# Work instruction
In the listing beneath this line, copy exactly the lines starting with the one containing "measures involving distance." and going on through the one containing "Previous research has".

# Provided records
%%

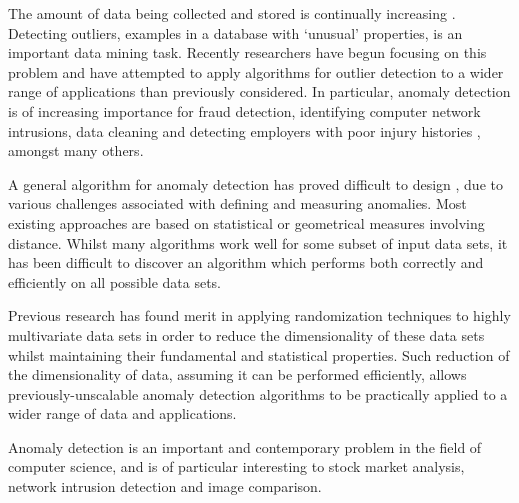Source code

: The amount of data being collected and stored is continually increasing
\cite{Vries:2011}. Detecting outliers, examples in a database with `unusual'
properties, is an important data mining task. Recently researchers have begun
focusing on this problem and have attempted to apply algorithms for outlier
detection to a wider range of applications than previously considered. In
particular, anomaly detection is of increasing importance for fraud detection,
identifying computer network intrusions, data cleaning and detecting employers
with poor injury histories \cite{Bay:2003}, amongst many others.

A general algorithm for anomaly detection has proved difficult to design
\citeNeeded{}, due to various challenges associated with defining and measuring
anomalies. Most existing approaches are based on statistical or geometrical
measures involving distance. Whilst many algorithms work well for some subset of
input data sets, it has been difficult to discover an algorithm which performs
both correctly and efficiently on all possible data sets.

Previous research has found merit in applying randomization techniques to highly
multivariate data sets in order to reduce the dimensionality of these data sets
whilst maintaining their fundamental and statistical properties. Such reduction
of the dimensionality of data, assuming it can be performed efficiently, allows
previously-unscalable anomaly detection algorithms to be practically applied to
a wider range of data and applications.

Anomaly detection is an important and contemporary problem in the field of
computer science, and is of particular interesting to stock market analysis,
network intrusion detection and image comparison.
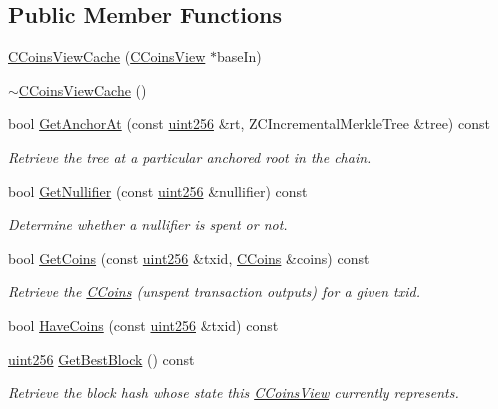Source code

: \subsection*{Public Member Functions}
\begin{DoxyCompactItemize}
\item 
\mbox{\hyperlink{class_c_coins_view_cache_a515a6f259af607fb3394b560d9c063c9}{C\+Coins\+View\+Cache}} (\mbox{\hyperlink{class_c_coins_view}{C\+Coins\+View}} $\ast$base\+In)
\item 
\mbox{\hyperlink{class_c_coins_view_cache_a6148421cb7605fb434f6c8622f39430b}{$\sim$\+C\+Coins\+View\+Cache}} ()
\item 
bool \mbox{\hyperlink{class_c_coins_view_cache_a97401da3be42b24b16fc202cdce34419}{Get\+Anchor\+At}} (const \mbox{\hyperlink{classuint256}{uint256}} \&rt, Z\+C\+Incremental\+Merkle\+Tree \&tree) const
\begin{DoxyCompactList}\small\item\em Retrieve the tree at a particular anchored root in the chain. \end{DoxyCompactList}\item 
bool \mbox{\hyperlink{class_c_coins_view_cache_a72dd0d15434f85d518f23a278e813a03}{Get\+Nullifier}} (const \mbox{\hyperlink{classuint256}{uint256}} \&nullifier) const
\begin{DoxyCompactList}\small\item\em Determine whether a nullifier is spent or not. \end{DoxyCompactList}\item 
bool \mbox{\hyperlink{class_c_coins_view_cache_a1b62444593fdb580bfa4bd6fab41fafa}{Get\+Coins}} (const \mbox{\hyperlink{classuint256}{uint256}} \&txid, \mbox{\hyperlink{class_c_coins}{C\+Coins}} \&coins) const
\begin{DoxyCompactList}\small\item\em Retrieve the \mbox{\hyperlink{class_c_coins}{C\+Coins}} (unspent transaction outputs) for a given txid. \end{DoxyCompactList}\item 
bool \mbox{\hyperlink{class_c_coins_view_cache_aa8f0c55b6fc207d2188948a565125ab7}{Have\+Coins}} (const \mbox{\hyperlink{classuint256}{uint256}} \&txid) const
\item 
\mbox{\hyperlink{classuint256}{uint256}} \mbox{\hyperlink{class_c_coins_view_cache_a1190c94a943c067d13211179ef06470b}{Get\+Best\+Block}} () const
\begin{DoxyCompactList}\small\item\em Retrieve the block hash whose state this \mbox{\hyperlink{class_c_coins_view}{C\+Coins\+View}} currently represents. \end{DoxyCompactList}\item 

\end{DoxyCompactItemize}
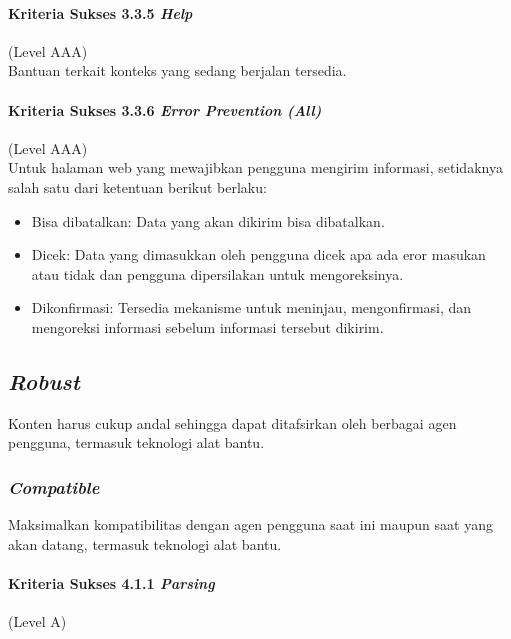 \paragraph{Kriteria Sukses 3.3.5 \textit{Help}}
\label{sec:kriteria_sukses_3.3.5}
(Level AAA)\\

Bantuan terkait konteks yang sedang berjalan tersedia.

\paragraph{Kriteria Sukses 3.3.6 \textit{Error Prevention (All)}}
\label{sec:kriteria_sukses_3.3.6}
(Level AAA)\\

Untuk halaman web yang mewajibkan pengguna mengirim informasi, setidaknya salah satu dari ketentuan berikut berlaku:
\begin{itemize}
	\item Bisa dibatalkan: Data yang akan dikirim bisa dibatalkan.
	\item Dicek: Data yang dimasukkan oleh pengguna dicek apa ada eror masukan atau tidak dan pengguna dipersilakan untuk mengoreksinya.
	\item Dikonfirmasi: Tersedia mekanisme untuk meninjau, mengonfirmasi, dan mengoreksi informasi sebelum informasi tersebut dikirim.
\end{itemize}


\subsection{\textit{Robust}}
\label{sec:robust}
Konten harus cukup andal sehingga dapat ditafsirkan oleh berbagai agen pengguna, termasuk teknologi alat bantu.

\subsubsection{\textit{Compatible}}
\label{sec:compatible}
Maksimalkan kompatibilitas dengan agen pengguna saat ini maupun saat yang akan datang, termasuk teknologi alat bantu.

\paragraph{Kriteria Sukses 4.1.1 \textit{Parsing}}
\label{sec:kriteria_sukses_4.1.1}
(Level A)\\

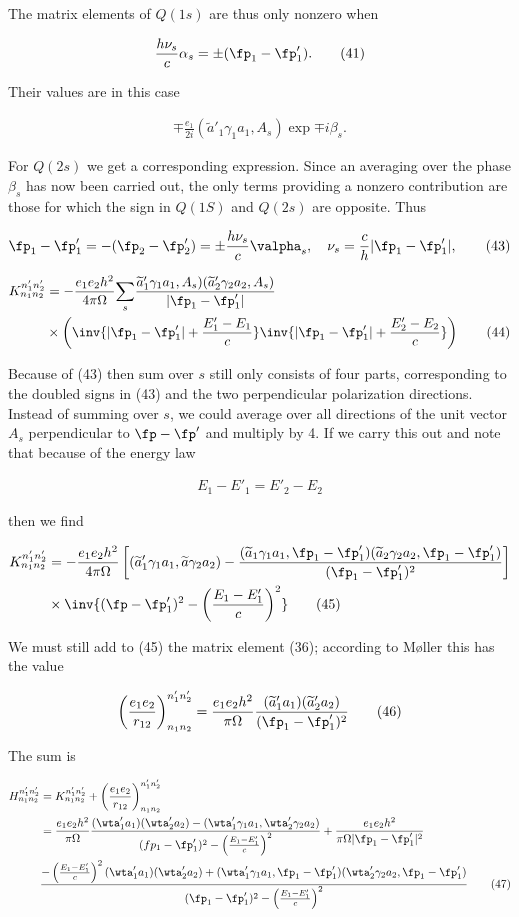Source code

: \documentclass{article}
\newcommand{\nequ}[2]{
\begin{align*}
#1
\tag{#2}
\end{align*}
}
\newcommand{\uequ}[1]{
\begin{align*}
#1
\end{align*}
}
\newcommand{\sumX}[1]{\underset{#1}{\sum}}
\begin{document}
The matrix elements of $Q(1s)$ are thus only nonzero when
\nequ{
\frac{h\nu_s}{c}\alpha_s = \pm(\fp_1 - \fp'_1).
}{41}
Their values are in this case
\nequ{
\mp \frac{e_1}{2i}(\widetilde{a}'_1 \gamma_1 a_1, A_s)\exp{\mp i \beta_s}.
}{42}
For $Q(2s)$ we get a corresponding expression. Since an averaging over the phase $\beta_s$ has now been carried out, the only terms providing a nonzero contribution are those for which the sign in $Q(1S)$ and $Q(2s)$ are opposite. Thus
\nequ{
\fp_1 - \fp'_1 = -(\fp_2 - \fp'_2) = \pm\frac{h\nu_s}{c}\valpha_s,\quad
\nu_s = \frac{c}{h}|\fp_1 - \fp'_1|,
}{43}
\nequ{
K_{n_1 n_2}^{n'_1 n'_2} &= -\frac{e_1 e_2 h^2}{4\pi \Omega}
\sumX{s}\frac{\widetilde{a}'_1 \gamma_1 a_1, A_s)(\widetilde{a}'_2 \gamma_2 a_2, A_s)}{|\fp_1-\fp'_1|}\\
&\times \left(\inv{|\fp_1 - \fp'_1| + \frac{E'_1 - E_1}{c}}
\inv{|\fp_1 - \fp'_1| + \frac{E'_2 - E_2}{c}}
\right)
}{44}
Because of (43) then sum over $s$ still only consists of four parts, corresponding to the doubled signs in (43) and the two perpendicular polarization directions. Instead of summing over $s$, we could average over all directions of the unit vector $A_s$ perpendicular to $\fp-\fp'$ and multiply by 4. If we carry this out and note that because of the energy law
\uequ{
E_1 - E'_1 = E'_2 - E_2
}
then we find
\nequ{
K_{n_1 n_2}^{n'_1 n'_2} &= -\frac{e_1 e_2 h^2}{4\pi \Omega}\left[
(\widetilde{a}'_1 \gamma_1 a_1, \widetilde{a}\gamma_2 a_2) - 
\frac{(\widetilde{a}_1\gamma_1 a_1, \fp_1 - \fp'_1)
(\widetilde{a}_2\gamma_2 a_2, \fp_1 - \fp'_1)
}{(\fp_1 - \fp'_1)^2}
\right]\\
&\times \inv{(\fp-\fp'_1)^2-\left(\frac{E_1 - E'_1}{c}\right)^2}
}{45}
We must still add to (45) the matrix element (36); according to Møller this has the value
\nequ{
\left(\frac{e_1 e_2}{r_{12}}\right)_{n_1 n_2}^{n'_1 n'_2} = \frac{e_1 e_2 h^2}{\pi\Omega}
\frac{(\widetilde{a}'_1 a_1)(\widetilde{a}'_2 a_2)}{(\fp_1 - \fp'_1)^2}
}{46}
The sum is
\nequ{
H_{n_1 n_2}^{n'_1 n'_2} &= K_{n_1 n_2}^{n'_1 n'_2} 
+ \left(\frac{e_1 e_2}{r_{12}}\right)_{n_1 n_2}^{n'_1 n'_2}\\
 &= \frac{e_1 e_2 h^2}{\pi\Omega}
 \frac{(\wta'_1 a_1)(\wta'_2 a_2) - (\wta'_1 \gamma_1 a_1, \wta'_2 \gamma_2 a_2)}
 {(fp_1 - \fp'_1)^2 - \left(\frac{E_1 - E'_1}{c}\right)^2} 
 + \frac{e_1 e_2 h^2}{\pi\Omega|\fp_1 - \fp'_1|^2}\\
& \frac{-\left(\frac{E_1 - E'_1}{c}\right)^2(\wta'_1 a_1)(\wta'_2 a_2)
 + (\wta'_1\gamma_1 a_1, \fp_1 - \fp'_1)(\wta'_2 \gamma_2 a_2, \fp_1 - \fp'_1)
 }{(\fp_1 - \fp'_1)^2 - \left(\frac{E_1 - E'_1}{c}\right)^2}
}{47}
\end{document}
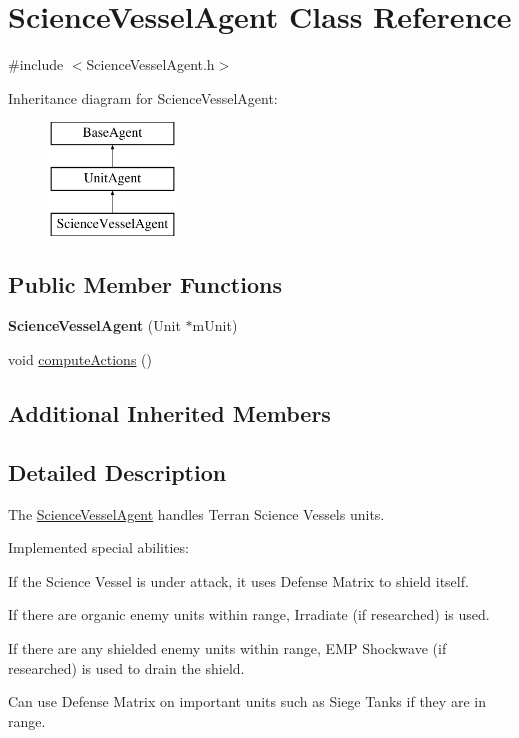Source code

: \hypertarget{class_science_vessel_agent}{\section{Science\-Vessel\-Agent Class Reference}
\label{class_science_vessel_agent}
}


{\ttfamily \#include $<$Science\-Vessel\-Agent.\-h$>$}

Inheritance diagram for Science\-Vessel\-Agent\-:\begin{figure}[H]
\begin{center}
\leavevmode
\includegraphics[height=3.000000cm]{class_science_vessel_agent}
\end{center}
\end{figure}
\subsection*{Public Member Functions}
\begin{DoxyCompactItemize}
\item 
\hypertarget{class_science_vessel_agent_a0a6cb5965c9b012a1922567cd3826456}{{\bfseries Science\-Vessel\-Agent} (Unit $\ast$m\-Unit)}\label{class_science_vessel_agent_a0a6cb5965c9b012a1922567cd3826456}

\item 
void \hyperlink{class_science_vessel_agent_a585ba9344d8ceed21b809ee6f4c0896e}{compute\-Actions} ()
\end{DoxyCompactItemize}
\subsection*{Additional Inherited Members}


\subsection{Detailed Description}
The \hyperlink{class_science_vessel_agent}{Science\-Vessel\-Agent} handles Terran Science Vessels units.

Implemented special abilities\-:
\begin{DoxyItemize}
\item If the Science Vessel is under attack, it uses Defense Matrix to shield itself.
\item If there are organic enemy units within range, Irradiate (if researched) is used.
\item If there are any shielded enemy units within range, E\-M\-P Shockwave (if researched) is used to drain the shield.
\item Can use Defense Matrix on important units such as Siege Tanks if they are in range.
\end{DoxyItemize}

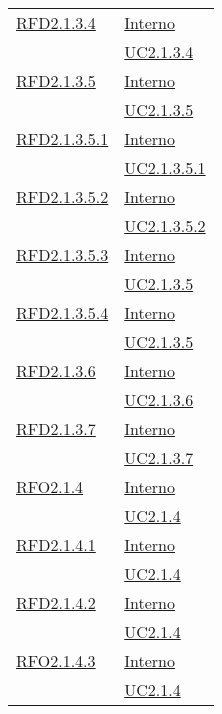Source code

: \begin{longtable}{|>{\centering}m{5cm}|m{5cm}<{\centering}|}
\hyperlink{RFD2.1.3.4}{RFD2.1.3.4} & \hyperlink{Interno}{Interno}\\
& \hyperref[UC2.1.3.4]{UC2.1.3.4}\\ \hline

\hyperlink{RFD2.1.3.5}{RFD2.1.3.5} & \hyperlink{Interno}{Interno}\\
& \hyperref[UC2.1.3.5]{UC2.1.3.5}\\ \hline

\hyperlink{RFD2.1.3.5.1}{RFD2.1.3.5.1} & \hyperlink{Interno}{Interno}\\
& \hyperref[UC2.1.3.5.1]{UC2.1.3.5.1}\\ \hline

\hyperlink{RFD2.1.3.5.2}{RFD2.1.3.5.2} & \hyperlink{Interno}{Interno}\\
& \hyperref[UC2.1.3.5.2]{UC2.1.3.5.2}\\ \hline

\hyperlink{RFD2.1.3.5.3}{RFD2.1.3.5.3} & \hyperlink{Interno}{Interno}\\
& \hyperref[UC2.1.3.5]{UC2.1.3.5}\\ \hline

\hyperlink{RFD2.1.3.5.4}{RFD2.1.3.5.4} & \hyperlink{Interno}{Interno}\\
& \hyperref[UC2.1.3.5]{UC2.1.3.5}\\ \hline

\hyperlink{RFD2.1.3.6}{RFD2.1.3.6} & \hyperlink{Interno}{Interno}\\
& \hyperref[UC2.1.3.6]{UC2.1.3.6}\\ \hline

\hyperlink{RFD2.1.3.7}{RFD2.1.3.7} & \hyperlink{Interno}{Interno}\\
& \hyperref[UC2.1.3.7]{UC2.1.3.7}\\ \hline

\hyperlink{RFO2.1.4}{RFO2.1.4} & \hyperlink{Interno}{Interno}\\
& \hyperref[UC2.1.4]{UC2.1.4}\\ \hline

\hyperlink{RFD2.1.4.1}{RFD2.1.4.1} & \hyperlink{Interno}{Interno}\\
& \hyperref[UC2.1.4]{UC2.1.4}\\ \hline

\hyperlink{RFD2.1.4.2}{RFD2.1.4.2} & \hyperlink{Interno}{Interno}\\
& \hyperref[UC2.1.4]{UC2.1.4}\\ \hline

\hyperlink{RFO2.1.4.3}{RFO2.1.4.3} & \hyperlink{Interno}{Interno}\\
& \hyperref[UC2.1.4]{UC2.1.4}\\ \hline


\end{longtable}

%%

# Solved problem
measures involving distance. Whilst many algorithms work well for some subset of
input data sets, it has been difficult to discover an algorithm which performs
both correctly and efficiently on all possible data sets.

Previous research has found merit in applying randomization techniques to highly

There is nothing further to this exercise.